Но, если бы я знала о такой статье, то смогла бы сама первой побежать в милицию, чтобы рассказывать о неправильных высказываниях своих хороших знакомых, думала я, и отвечала, что не смогла бы поступать так подло. Как случилось, думала я, что мы строили самое справедливое свободное общество в мире, а оказалось, что в нас подавляются всякие свободы, даже за выражения своих чувств и мыслей можно надолго сесть в тюрьму. Люди стали очень подлыми, жестокими, а удел честных порядочных людей, которые посвятили свою жизнь борьбе за идеалы революции, стала тюрьма, политические преследования. За что же я тогда боролась – этот вопрос сверлил мой мозг, но я ни с кем не хотела делится своими подозрениями, опасаясь, что меня обвинят во всех смертных грехах. Мне легче было сидеть в белогвардейской тюрьме, где объявили мне смертный приговор, ибо я была уверена, что умираю за светлую веру в лучшее будущее, но за что я сейчас буду умирать. Сразу или в долгих скитаниях по тюрьмам. я была на грани того, чтобы покончить с собой от отчаяния, от этих назойливых вопросов. Между прочим, в нашей камере был случай самоубийства молодой девушки, которая работала журналисткой в газете, она так хотела добиться справедливости в отношении одного очень честного ветерана революции, участника гражданской войны. Она писала письма Сталину, но не получала ответа, после потери веры он решила покончить жизнь самоубийством, повесилась на собственном чулке.
Я удержалась от этого только потому, что хотелось довести свою невиновность.
– Как же так получилось, что таких заслуженных людей бросали в тюрьму, – удивленно спросил Петр, он был задет такой несправедливостью по отношению к этой женщине и той журналистке, ведь его наивная душа полагала, что он живет в самом лучшем государстве, что наказывали действительно врагов страны, а тут открывались такие ужасные истории.
– Было так. Но до сих пор я так и не поняла почему так происходило, – тихо ответила Анна Михайловна, – Впрочем, уже поздно, пора нам расходится.
Много было непонятного для Петра Власенко из рассказов ветерана революции Анны Михайловны. Женщина, которая заслуживала на почет и уважение за её беззаветное служение делу революции, уйди из зажиточной жизни, чтобы сделать справедливое распределение всех благ в стране, перессорившись из-за этого со своей буржуазной семьей, получила за это презрение и тюрьму. Почему так произошло и кто был неправ в этом случае? Ему хотелось узнать всю правду от этой седой худощавой женщины с глубоко несчастным взглядом, поэтому после работы он спешил в тесную комнатку бывшей хозяйке всего дома.
– Я принес вам немного масла и колбасы, – сказал он, войдя в комнатку Анны Михайловны.
– Ну, что вы тратитесь на меня. У меня есть пенсия, спасибо, правительству, что назначило мне пенсию, как ветерану революцию.
– Я рад за вас, но это так сказать благодарность от молодого поколения.

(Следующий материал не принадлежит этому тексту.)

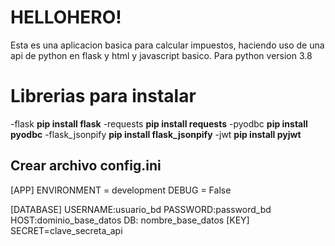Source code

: # HELLOHERO!

Esta es una aplicacion basica para calcular impuestos, haciendo uso de una api de python en flask y html y javascript basico.
Para python version 3.8

# Librerias para instalar
-flask
**pip install flask**
-requests
**pip install requests**
-pyodbc
**pip install pyodbc**
-flask_jsonpify
**pip install flask_jsonpify**
-jwt
**pip install pyjwt**

## Crear archivo config.ini 
[APP]
ENVIRONMENT = development
DEBUG = False

[DATABASE]
USERNAME:usuario_bd
PASSWORD:password_bd
HOST:dominio_base_datos
DB: nombre_base_datos
[KEY]
SECRET=clave_secreta_api
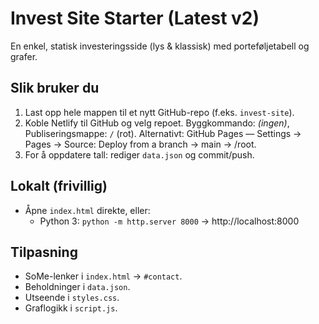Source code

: # Invest Site Starter (Latest v2)

En enkel, statisk investeringsside (lys & klassisk) med porteføljetabell og grafer.

## Slik bruker du
1) Last opp hele mappen til et nytt GitHub-repo (f.eks. `invest-site`).
2) Koble Netlify til GitHub og velg repoet. Byggkommando: *(ingen)*, Publiseringsmappe: `/` (rot).
   Alternativt: GitHub Pages — Settings → Pages → Source: Deploy from a branch → main → /root.
3) For å oppdatere tall: rediger `data.json` og commit/push.

## Lokalt (frivillig)
- Åpne `index.html` direkte, eller:
  - Python 3: `python -m http.server 8000` → http://localhost:8000

## Tilpasning
- SoMe-lenker i `index.html` → `#contact`.
- Beholdninger i `data.json`.
- Utseende i `styles.css`.
- Graflogikk i `script.js`.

– После того, как я не подписала протокол допроса мой следователь очень разозлился. Он начал кричать на меня, что я не сознательный человек, что я не хочу бороться к нашим врагам, которые хотят уничтожить первое в мире социалистическое государство. Допросы стали продолжатся по несколько часов. Следователи уставали и меняли друг друга, а мне не давали сна, добиваясь чистосердечного признания. В конце концов мне это надоело, даже не так. Мне стало жаль этих рядовых работников органов, которые исполняя чей-то нелепый приказ, тратили на меня столько времени, которые из-за моего упорства стали злыми, грубыми, некультурными, их речь была наполнена криком и матом, поэтому я согласилась подписать протокол со своим дополнением. Они согласились с этим, и я подписала свой приговор с примечанием, что на меня морально давили. Скоро состоялся суд и мне дали десять лет по статье 58, пункт 11, 12.
Мне предстояло проделать нелегкий путь на Дальний Восток в холодных вагонах, в которых обычно перевозили скот. В вагоне было устроено стеллажи в два этажа справа и слева от дверей, а посредине вагона стояла буржуйка, которую мы постоянно топили, чтобы совсем не замерзнуть, ибо был конец ноября, а тем более, мы ехали в Сибирь, где в это время было еще холоднее. Дрова мы собирали на станциях, где мы стояли по несколько часов, а то и дней.
В вагоне нас было около тридцати женщин, все политические, правда, попадались там и совсем безграмотные женщины. Помню, пожилую сельскую женщину, которую посадили из-за сына, объявленного врагом народа. тоскливо было ехать в этом вагоне, постоянно роздавался то тут, то там чей-то стон, а то и горький плач. Рядом со мной лежала рано поседевшая женщина, она постоянно всхлипывала, отвернувшись к стене.